The New Music Dublin Festival, an Arts Council initiative that began in 2013 but for no good reason did not take place last year, has had mixed success in handling the tribal tensions of the new music scene. 2016's Composing the Island, a mammoth survey of the last century of Irish music, generated its share of controversy and negative criticism. But the festival had a unifying effect, and created a sense of sharing and community that has hitherto eluded New Music Dublin.

This year's New Music programme reinstated the weekend afternoon events, which bring players and listeners into close contact. It seemed like madness when this strand of free and family-friendly events was dropped in 2015. This year's programme also made the best use of so far of the two RTÉ orchestras. The focus of the programme, which ran Thursday-Saturday, was the music of Thomas Adès and Gerald Barry, though the choice of two men, of course, immediately created another bone of contention for the Composing the Feminists movement.

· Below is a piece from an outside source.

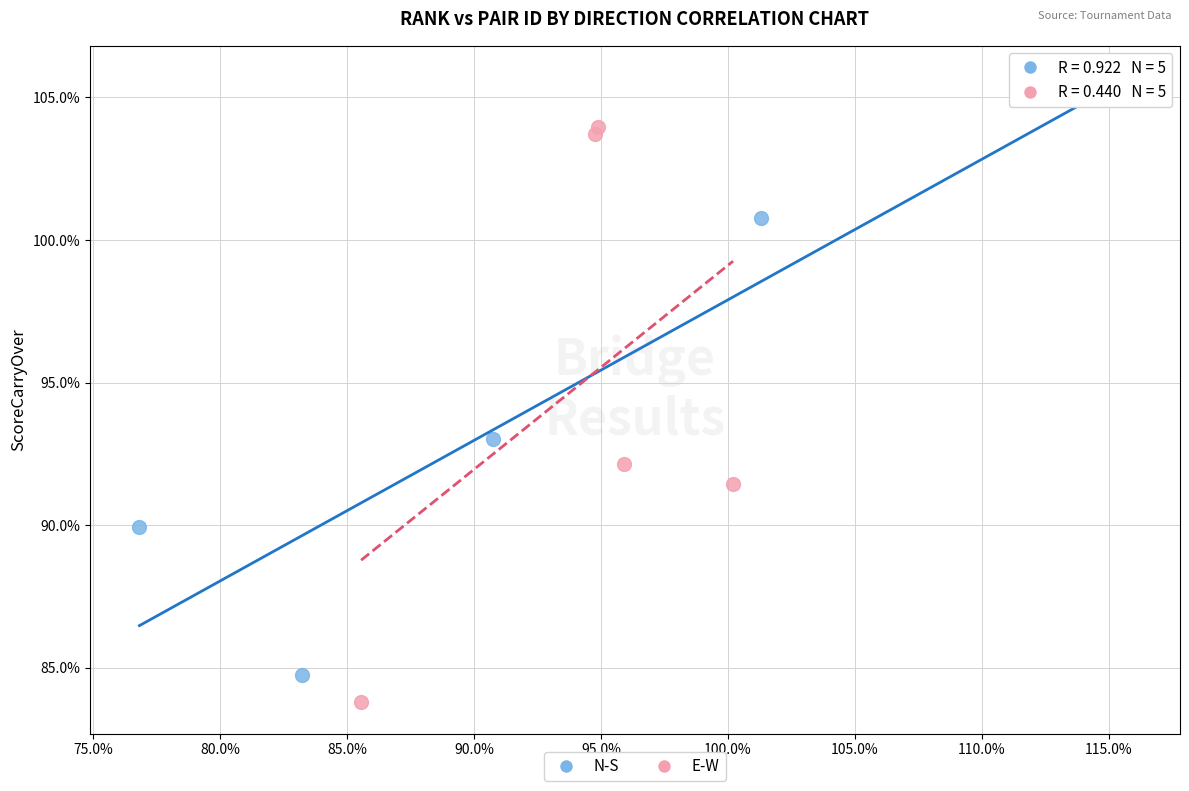

Which series reaches the minimum Y coordinate?

E-W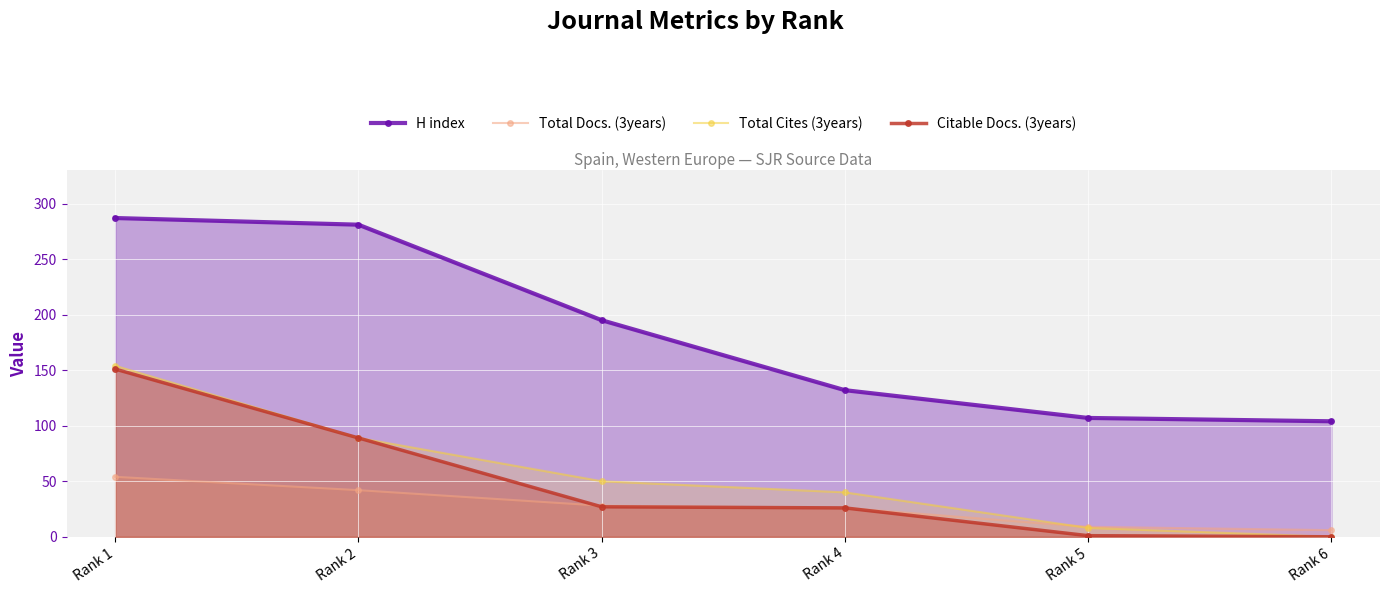

At how many categories does at least one series exceed 255?

2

The big Barry event was the Irish concert premiere of his latest opera, Alice's Adventures Under Ground, a wacky, obsessive sprint through Lewis Carroll that has the effect of concentrating the surreal sharpness of the original.

The 50-minute opera is a reduction in more ways than one. It’s not just that all the text is not there: Like a cook reducing a sauce, Barry’s treatment somehow intensifies, if that is imaginable, the topsy-turviness of Carroll’s imagination. The repetitions of rapid scales and arpeggios, effects that could easily become wearisome, serve to make the everyday strange, just as you can make any part of your own anatomy seem odd or even alien if you look at it long enough.

The cast (Clare Presland, Hilary Summers, Daniel Norman, Peter Tantsits, Stephen Richardson, Joshua Bloom) take on multiple roles, save for Alice herself (Claudia Boyle), and the vocal writing has that Barry characteristic of turning apparently implausible effects into plausible ones. The performance, with Adès conducting the RTÉ Concert Orchestra, communicated with what seemed like the ultimate of gusto.

Vocal acrobatics

Andrew Hamilton doesn't deny the influence that Barry has had on his work, and the scooping, whooping, screeching vocal acrobatics of his new O'ROURKE, written for and performed by soprano Michelle O'Rourke, presuppose a kind of high velocity mechanical vocal perfection that verges on a cartoonish musical shape-changing that not many singers command. O'Rourke delivered it to perfection.

The festival's other major new Irish works were Stephen Gardner's aptly named and amplified Jerk (with Crash Ensemble under Timothy Redmond) and Ed Bennett's oppressive Psychedelia (with the RTÉ NSO under the indomitable Adès).

Adès's own large-scale orchestral Totentanz (Dance of Death) was inspired by a now destroyed,30m-long painted cloth from the Marienkirche in Lübeck. It details the utterly levelling, all-embracing reach of death, from the Pope down to a baby, with baritone Simon Keenlyside as the relentless voice of death and mezzo soprano Christianne Stotijn as the voice of his victims. Under Adès, RTÉ NSO's journey through his ever-changing, fantastical, musically polyglot work was an always absorbing emotional roller-coaster ride.

The New Music Dublin Festival may have reached a significant turning point this year: This was the first of these festivals in which the whole seemed more than the sum of its parts.